PARIS: A l'approche de l'examen au Parlement du projet de loi sur l'immigration, qui débute le 6 novembre au Sénat, Les Républicains font monter les enchères en jouant sur les divisions au sein de l'exécutif.
Après avoir présenté pendant des mois comme une "ligne rouge" la régularisation des sans-papiers dans les métiers en tension, prévue par l'article 3 du projet de loi, la droite estime désormais que sa suppression n'est qu'un "préalable" pour accorder son soutien au texte.
"Cela ne suffit pas", a martelé jeudi sur Sud Radio le patron des sénateurs LR, Bruno Retailleau, énumérant une série de mesures qu'il compte ajouter lors du débat parlementaire comme l'arrêt de l'aide médicale d'Etat pour les sans-papiers.
Des propos qui confirment le changement de ton des Républicains depuis l'assassinat à Arras du professeur de français Dominique Bernard par un jeune Russe, originaire d'Ingouchie, fiché pour radicalisation islamiste depuis février 2021.
En réponse à Gérald Darmanin qui a durci son texte pour obtenir le soutien de la soixantaine de députés LR et éviter ainsi le recours au 49.3, la droite l'accuse désormais sans ambages de "mentir".
Elle fustige "l'impuissance" du projet gouvernemental et insiste sur une réforme constitutionnelle qui permettrait à la France de déroger au droit européen sur les questions migratoires au nom des intérêts de la nation.
Motion de censure?
Parallèlement, les dirigeants LR brandissent la menace d'une motion de censure, à l'image de Laurent Wauquiez, son candidat potentiel à la présidentielle en 2027, qui a promis de s'opposer de "toutes ses forces" à un texte qui conduirait à "ouvrir de nouveaux appels d'air pour encore plus d'immigration".
La droite compte également profiter des divisions au sein de la majorité: "on a l'impression que le gouvernement est guidé par l'aile gauche de la macronie", ironise un cadre de LR.
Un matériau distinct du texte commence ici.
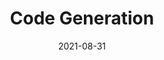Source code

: ---
title: "Code Generation"
linkTitle: "Code Generation"
weight: 4
date: 2021-08-31
description: >

---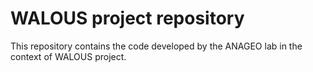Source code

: # WALOUS project repository
This repository contains the code developed by the ANAGEO lab in the context of WALOUS project.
"M. Retailleau essaie de mettre le souk chez nous", reconnaît le député Renaissance Sacha Houlié, fer de lance de cette aile gauche, qui a bondi en découvrant dans les colonnes du Parisien que la cheffe du gouvernement se serait dite prête à renoncer à l'article 3 lors d'un dîner secret lundi avec le chef de file des sénateurs LR.
Près de 40 députés de la majorité, soit presque autant que de LR qui soutiendraient le projet de loi revu et corrigé, ont écrit à la Première ministre pour réaffirmer "leur attachement aux équilibres du texte initial", article 3 compris, et exiger "un rendez-vous à très court terme", précise Le Figaro.
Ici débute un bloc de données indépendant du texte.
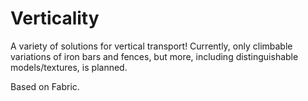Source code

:# Verticality

A variety of solutions for vertical transport! Currently, only climbable variations of iron bars and fences, but more, including distinguishable models/textures, is planned.

Based on Fabric.
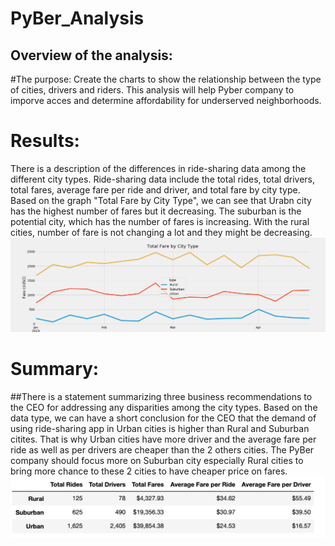 # PyBer_Analysis
## Overview of the analysis:

#The purpose:  Create the charts to show the relationship between the type of cities, drivers and riders. This analysis will help Pyber company to  imporve acces and determine affordability for underserved neighborhoods.

# Results:

There is a description of the differences in ride-sharing data among the different city types. Ride-sharing data include the total rides, total drivers, total fares, average fare per ride and driver, and total fare by city type. 
Based on the graph "Total Fare by City Type", we can see that Urabn city has the highest number of fares but it decreasing. The suburban is the potential city, which has the number of fares is increasing. With the rural cities, number of fare is not changing a lot and they might be decreasing.
![Summary](Resources/Challenge_fare_summary.png)

# Summary:

##There is a statement summarizing three business recommendations to the CEO for addressing any disparities among the city types. 
Based on the data type, we can have a short conclusion for the CEO that the demand of using ride-sharing app in Urban cities is higher than Rural and Suburban citites. That is why Urban cities have more driver and the average fare per ride as well as per drivers are cheaper than the 2 others cities. The PyBer company should focus more on Suburban city especially Rural cities to bring more chance to these 2 cities to have cheaper price on fares. 
![Summary](Resources/Summary_DataFrame.png)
De source gouvernementale, on dément fermement que Mme Borne ait tenu de tels propos.
M. Darmanin s'est, quant à lui, "montré ferme sur le maintien de l'article 3" lors d'un déjeuner jeudi avec la commission des Lois du Sénat, estimant qu'une "accroche législative" était nécessaire, a indiqué un participant.
M. Retailleau a assuré, au contraire, avoir compris que Mme Borne était davantage favorable à une simple "circulaire" qui donnerait aux préfets la capacité de régulariser "au compte-gouttes".
Mais le projet de loi divise aussi la droite, "entre des sénateurs qui souhaitent approuver un texte et des députés qui le refusent", explique à l'AFP un autre cadre du parti.
"On est tous sur la même ligne", rétorque l'entourage de M. Ciotti, qui en veut pour preuve les entretiens que le patron du parti a eu mercredi avec le président du Sénat, Gérard Larcher, ainsi qu'avec M. Retailleau et son homologue à l'Assemblée, Olivier Marleix.
Les mêmes s'étaient déjà concertés pour soumettre en décembre aux deux chambres du Parlement leur proposition concurrente de la loi sur l'immigration.
M. Retailleau prévient: si la droite vote un texte au Sénat, ce sera le sien et non plus celui de M. Darmanin qui "aura totalement changé".
Une démarche qui rappelle celle de LR lors de la réforme des retraites, comme le déplore un parlementaire macroniste: "Ils sont en train de nous faire le même coup. Si on leur en file chaque jour un peu plus, ils vont tout prendre et à la fin ils ne voteront pas la loi!"
Autre problème: même au Sénat où la droite est dominante mais pas majoritaire à elle seule, la suppression de l'article 3 ne semble pas du goût des centristes, traditionnels alliés de la droite.